FLAGRANTES FEITOS POR CÂMERAS DE VIGILÂNCIA DENUNCIAM O QUANTO COTIDIANO E FICÇÃO SE CONFUNDEM.

segunda-feira, 19 de abril de 2010

Manuel


O cotidiano vicia. É cômodo como a preguiça presente ao acordar. Inicia seu processo de perversão no primeiro gole de café e segue corrompendo o livre arbítrio no momento em que blasfema o trabalho.

Final de semana, 3:30h da manhã. A feira de domingo promete multipicidade de deja vus, que já não trazem mais surpresas. O orvalho em cima das frutas escorre milimetricamente como das outras vezes. O motor da velha Rural ressoa barulhos familiares e o cheiro do diesel passa despercebido.

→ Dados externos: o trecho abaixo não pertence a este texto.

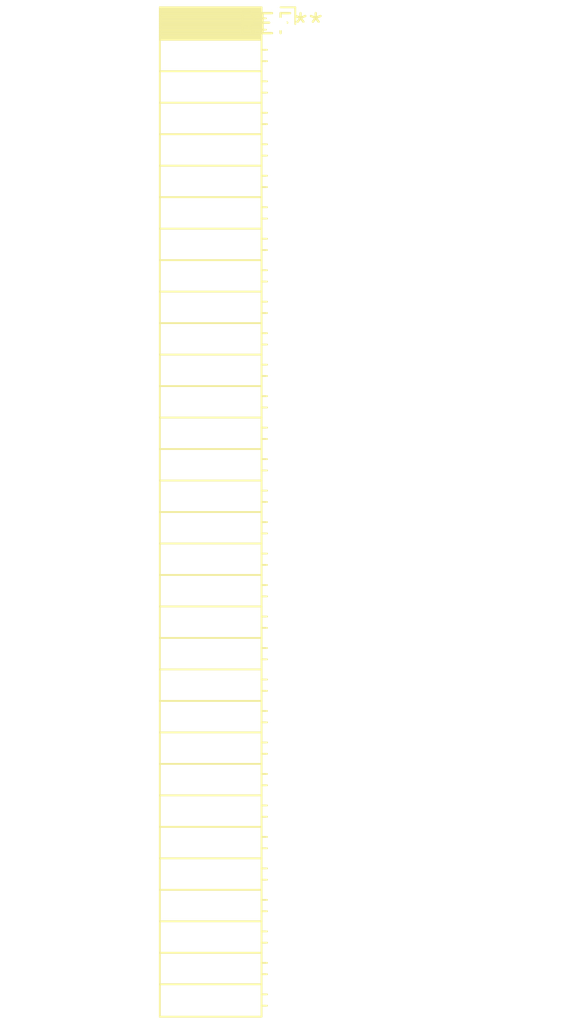
<source format=kicad_pcb>
(kicad_pcb (version 20240108) (generator pcbnew)

  (general
    (thickness 1.6)
  )

  (paper "A4")
  (layers
    (0 "F.Cu" signal)
    (31 "B.Cu" signal)
    (32 "B.Adhes" user "B.Adhesive")
    (33 "F.Adhes" user "F.Adhesive")
    (34 "B.Paste" user)
    (35 "F.Paste" user)
    (36 "B.SilkS" user "B.Silkscreen")
    (37 "F.SilkS" user "F.Silkscreen")
    (38 "B.Mask" user)
    (39 "F.Mask" user)
    (40 "Dwgs.User" user "User.Drawings")
    (41 "Cmts.User" user "User.Comments")
    (42 "Eco1.User" user "User.Eco1")
    (43 "Eco2.User" user "User.Eco2")
    (44 "Edge.Cuts" user)
    (45 "Margin" user)
    (46 "B.CrtYd" user "B.Courtyard")
    (47 "F.CrtYd" user "F.Courtyard")
    (48 "B.Fab" user)
    (49 "F.Fab" user)
    (50 "User.1" user)
    (51 "User.2" user)
    (52 "User.3" user)
    (53 "User.4" user)
    (54 "User.5" user)
    (55 "User.6" user)
    (56 "User.7" user)
    (57 "User.8" user)
    (58 "User.9" user)
  )

  (setup
    (pad_to_mask_clearance 0)
    (pcbplotparams
      (layerselection 0x00010fc_ffffffff)
      (plot_on_all_layers_selection 0x0000000_00000000)
      (disableapertmacros false)
      (usegerberextensions false)
      (usegerberattributes false)
      (usegerberadvancedattributes false)
      (creategerberjobfile false)
      (dashed_line_dash_ratio 12.000000)
      (dashed_line_gap_ratio 3.000000)
      (svgprecision 4)
      (plotframeref false)
      (viasonmask false)
      (mode 1)
      (useauxorigin false)
      (hpglpennumber 1)
      (hpglpenspeed 20)
      (hpglpendiameter 15.000000)
      (dxfpolygonmode false)
      (dxfimperialunits false)
      (dxfusepcbnewfont false)
      (psnegative false)
      (psa4output false)
      (plotreference false)
      (plotvalue false)
      (plotinvisibletext false)
      (sketchpadsonfab false)
      (subtractmaskfromsilk false)
      (outputformat 1)
      (mirror false)
      (drillshape 1)
      (scaleselection 1)
      (outputdirectory "")
    )
  )

  (net 0 "")

  (footprint "PinSocket_1x32_P2.00mm_Horizontal" (layer "F.Cu") (at 0 0))

)

</source>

Durante o trajeto, o cotidiano se faz rotina. Na cidade, o ato de montar a barraca carrega esforços disciplinados, quase mecânicos, e a luz do sol anuncia: é hora de bater o ponto!

A movimentação cresce com o tempo. Passam pessoas sem rosto, pessoas sem sexo, pessoas se nexo. As coisas se “coisificam”, perdem sua identidade, perdem seu cheiro, perdem sua cor, pedem seu brilho e seu valor.

Um burburinho corta o barato e ameaça a quebrar o êxtase da rotina:

_ “Seu aleijado, tarado”. Berra uma mulher.
_ “Gostosa!” Agride o tal aleijado.

(As coisas começam a se descoisificar...

_”Sua vagabunda! Você não sabe que ele é virgem!?” Toma as dores uma outra mulher.

...ganham cores, cheiros, valores e identidades.)

Passa um cara e pede 10 reais! Passou.

_“Ou, calma aí gente, vamo parar com essa briga! Pra que isso?”

É aberta uma fresta na rotina de pensamentos e atos, que, por um curto e intenso período, alteram o ciclo natural da maquete do cotidiano. O sujeito ganha nome. Manuel ganha vida, Manuel ganha sentido, Manuel se faz presente.

_ "Aparta aí gente, aparta!" Manuel se faz Manuel.